Nearly seven years after the killing of Osama bin Laden, al-Qaeda is numerically larger and present in more countries than at any other time in its history, like reported by lowyinstitute.org. Indeed, the movement now boasts of some 40,000 men under arms, with approximately 10,000–20,000 fighters in Syria; 7000–9000 in Somalia; 5000 in Libya; 4000 in Yemen; a similar number dispersed throughout other countries across the Maghreb and Sahel; 3000 in Indonesia; and approximately 1000 in South Asia. From north-west Africa to South East Asia, al-Qaeda has been able to knit together a global movement of some two dozen local franchises.
How is this possible? There are four reasons.
First, al-Qaeda proved remarkably adept at exploiting the upheaval and instability that swept across North Africa and the Middle East in 2011 and 2012 during the Arab Spring. “The mujahidin around the world are going through a moment of elation,” the movement’s chief propagandist, Anwar al-Awlaki, wrote in the March 2011 issue of Inspire, the online magazine of al-Qaeda in the Arabian Peninsula, “and I wonder whether the West is aware of the upsurge of mujahidin activity in Egypt, Tunisia, Libya, Yemen, Arabia, Algeria, and Morocco?”
The thousands of hardened al-Qaeda prisoners Egyptian President Mohamed Morsi freed, who fled to Libya, Turkey, Syria, Yemen, and other locales, endowed the movement at an opportune moment with combat expertise, leadership skills, and foot soldiers.

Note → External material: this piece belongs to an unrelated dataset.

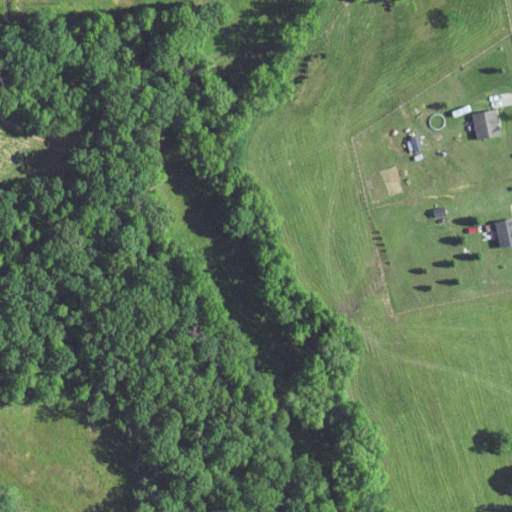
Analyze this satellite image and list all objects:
building: (485, 124)
building: (504, 232)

Then, the military coup that subsequently toppled Morsi greatly enhanced al-Qaeda’s credibility and appeal: validating its new leader Ayman al-Zawahiri’s repeated admonitions to Muslims not to trust the West or have any faith in the sanctity of democratic processes.
In fact, long before the Arab Spring had run its course, al-Awlaki accurately intuited that regional and international counterterrorism cooperation would both slacken and become more inconsistent as governments were lulled into a false sense of complacency that the threat of terrorism had passed. He also correctly anticipated that voices sympathetic to al-Qaeda’s aims and objectives would henceforth have greater freedom and acquire new platforms from which to propagate their views. Finally, al-Awlaki perceived that the spreading unrest would create new geographic openings and opportunities for al-Qaeda’s intervention.

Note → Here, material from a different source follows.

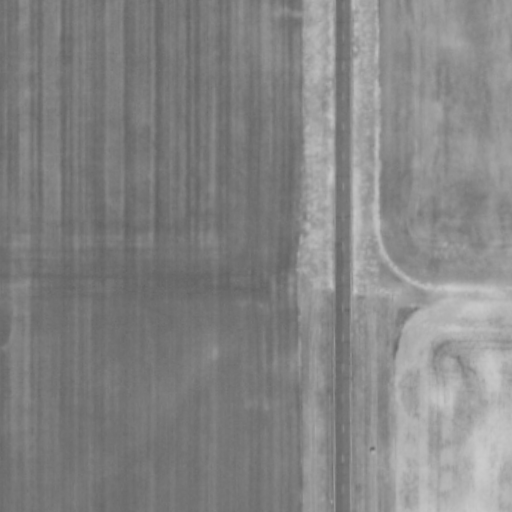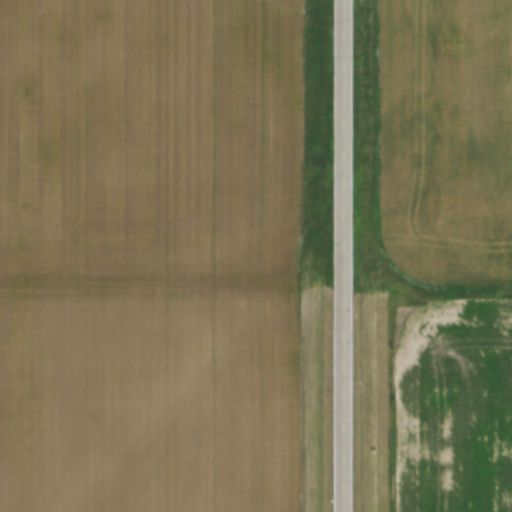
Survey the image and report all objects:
road: (345, 256)
road: (428, 278)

“Is the West aware of what is happening,” he wondered, only months before being killed in a US drone strike, “or are they asleep with drapes covering their eyes?” For al-Qaeda, the answer was obvious.
Second, the civil unrest that unfolded in Syria as part of the Arab Spring, and rapidly gave way to outright civil war, breathed new life into al-Qaeda’s efforts to appear relevant and reinsert itself into the region’s politics. Within weeks of bin Laden’s killing, for instance, al-Zawahiri had publicly affirmed al-Qaeda’s support for the uprisings in Syria, as well as those in Yemen and Libya.
Taking advantage of the historical rivalry between Sunni and Shi’a (of which Syria’s ruling Alawites are a minority sect), al-Qaeda’s incessant, blatantly sectarian messaging sharpened these frictions and enabled the group to establish a presence in Syria – a country long-heralded by Muslims as sacred territory. One of al-Zawahiri’s first official acts as al-Qaeda emir was to order Abu-Mohammad al-Julani, Syrian veteran of the Iraqi insurgency, to return home and establish the local al-Qaeda franchise that would eventually become Jabhat al-Nusra, now known as Hayat Tahrir al-Sham (HTS).
Third, al-Zawahiri simultaneously implemented an ambitious strategy to protect the movement’s remaining senior leadership and consolidate its influence in new and existing theatres. His highest priority was to ensure that al-Qaeda became impervious to a single, knockout blow of its entire senior leadership.
Accordingly, scores of the movement’s surviving leaders and senior commanders were dispersed to Syria, Iran, Turkey, Libya, and Yemen, among other countries, with only a small, hard core remaining in Afghanistan and Pakistan.
Advances in commercial, off-the-shelf digital communications, alongside successive public revelations of US and allied intelligence services’ eavesdropping capabilities, have enabled al-Qaeda to utilise end-to-end encryption technology to a point where As-Sahab, al-Qaeda’s communications department, brags of maintaining regular contact between al-Zawahiri and his minions in far-flung battle zones, such as the Levant and Africa.
With both a resilient senior command structure and effective communications network now in place, al-Qaeda is especially well-positioned to exploit ISIS’s weakening military position and territorial losses across the region, and once again claim its pre-eminent position at the vanguard of the violent Salafi-jihadi struggle.
Finally, the moratorium on mass-casualty operations imposed by al-Zawahiri, especially with respect to those attacks that might kill Muslim civilians, has enabled al-Qaeda and its franchises to present themselves as “moderate extremists” – a less unhinged and ostensibly more palatable rival to ISIS. This development also supports al-Zawahiri’s ancillary strategy of allowing ISIS to stay in the limelight, taking all the heat and absorbing the blows from the coalition arrayed against it, while al-Qaeda unobtrusively rebuilds its military strength and basks in its new-found cachet as moderate in contrast to the unconstrained ISIS.
Accordingly, with ISIS lamentably still active and al-Qaeda clearly resurgent, today we arguably face the most perilous international security environment since 2001, with serious threats emanating from not one but two terrorist movements who both have cultivated a myriad of branches and affiliates, thereby enhancing their capabilities and ensuring their longevity.